Какая масса осадка образуется при взаимодействии избытка раствора хлорида кальция с 65,6 грамм

Calculation of Precipitate Mass

To calculate the mass of the precipitate formed when an excess of calcium chloride solution reacts with 65.6 grams of sodium phosphate solution with a mass fraction of dissolved substance of 10%, we can use the stoichiometry of the reaction and the principles of chemical reactions.

The balanced chemical equation for the reaction between calcium chloride and sodium phosphate is:

3CaCl2 + 2Na3PO4 → Ca3(PO4)2 + 6NaCl

From the balanced equation, we can see that 3 moles of calcium chloride react with 2 moles of sodium phosphate to produce 1 mole of calcium phosphate.

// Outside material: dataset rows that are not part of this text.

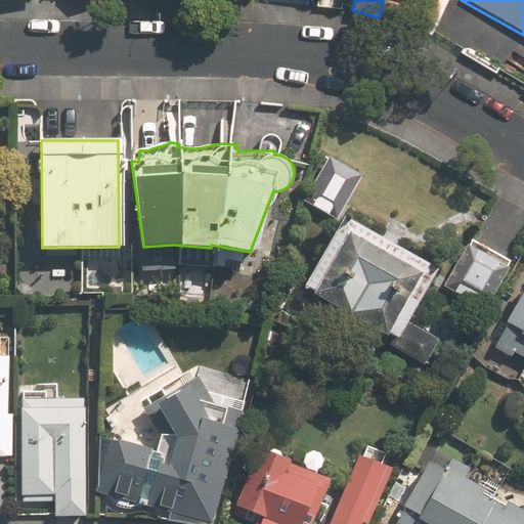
[(346,210),(302,289),(345,312),(334,333),(370,352),(383,331),(393,337),(389,342),(423,360),(437,336),(405,317),(437,261),(346,210)]
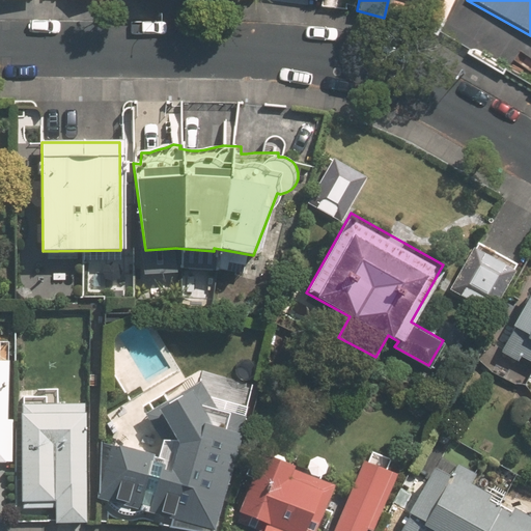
[(449,290),(492,313),(514,271),(473,248),(449,290)]
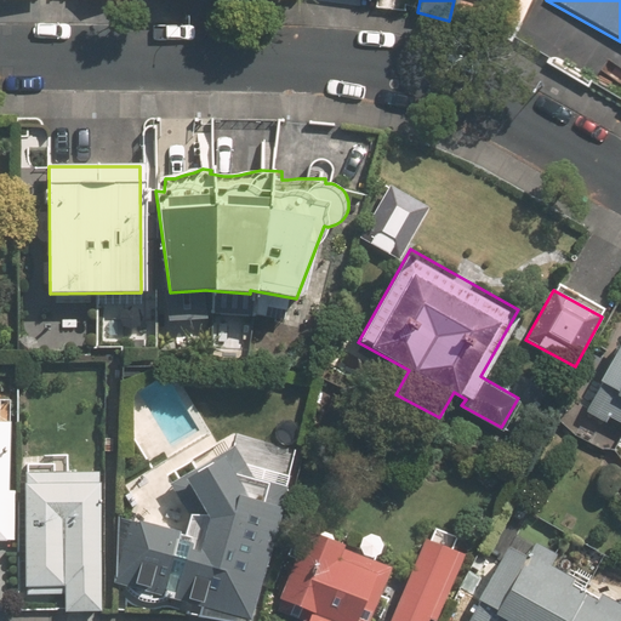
[(620,620),(620,337),(582,409),(605,420),(609,412),(620,419),(620,603),(507,543),(465,620),(620,620)]
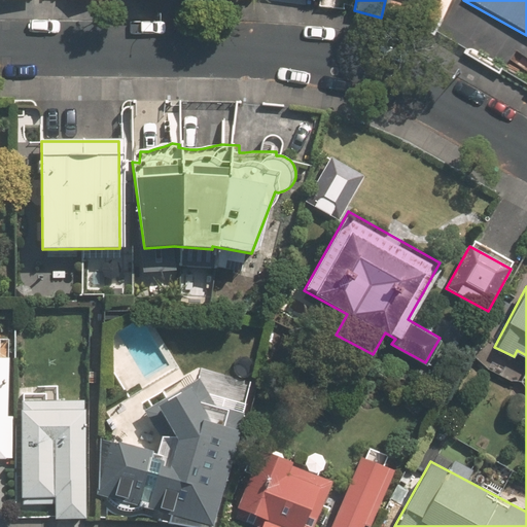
[(0,455),(9,456),(10,417),(6,416),(7,360),(0,359),(0,455)]
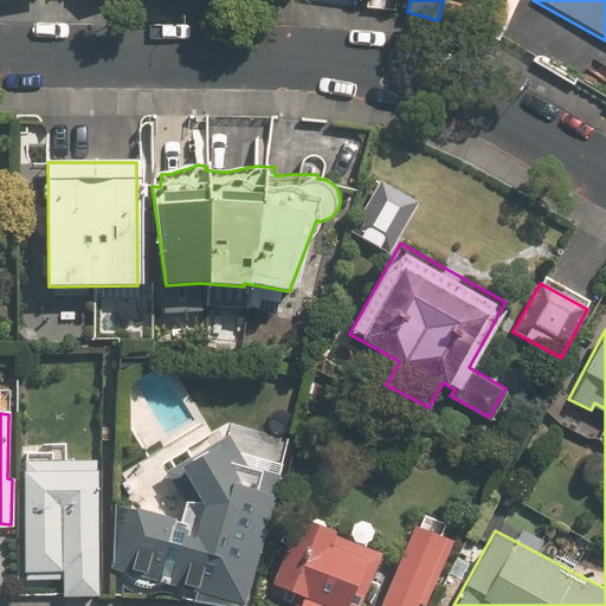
[(180,515),(118,501),(116,565),(178,580),(178,593),(249,605),(279,471),(225,459),(214,440),(169,468),(187,498),(180,515)]
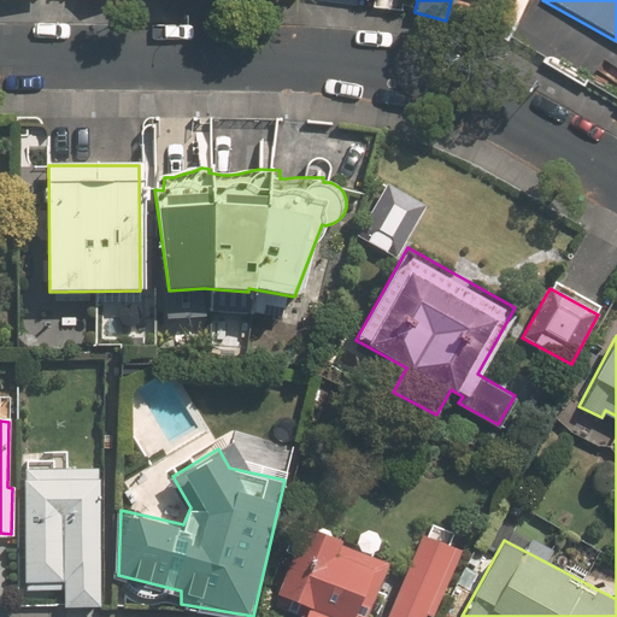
[(99,600),(97,466),(27,468),(28,585),(63,585),(63,600),(99,600)]
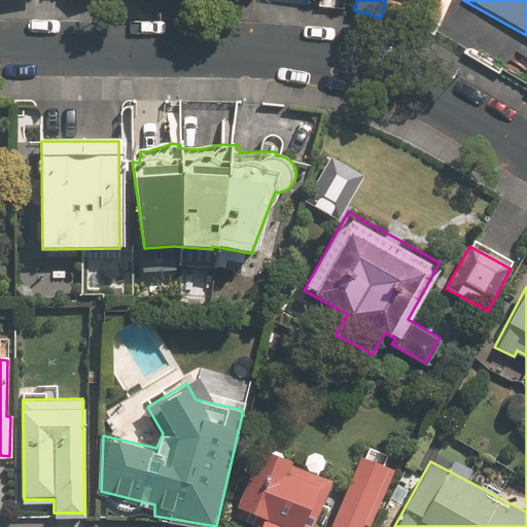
[(267,514),(261,526),(313,526),(332,477),(258,448),(238,503),(267,514)]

Using the given mass of the sodium phosphate solution and the mass fraction of the dissolved substance, we can calculate the mass of the dissolved substance in the solution:

Mass of dissolved substance = Mass of solution × Mass fraction of dissolved substance Mass of dissolved substance = 65.6 g × 0.10 = 6.56 g

Now, we can use the stoichiometry of the reaction to find the limiting reactant and the mass of the precipitate formed.

Let's calculate the mass of the precipitate formed using the given information.

The mass of the precipitate formed can be calculated using the stoichiometry of the reaction and the molar masses of the compounds involved.

Calculation Steps:

1. Calculate the moles of the dissolved substance in the sodium phosphate solution. 2. Determine the limiting reactant. 3. Calculate the moles of the precipitate formed. 4. Convert the moles of the precipitate to mass.

Let's proceed with the calculations.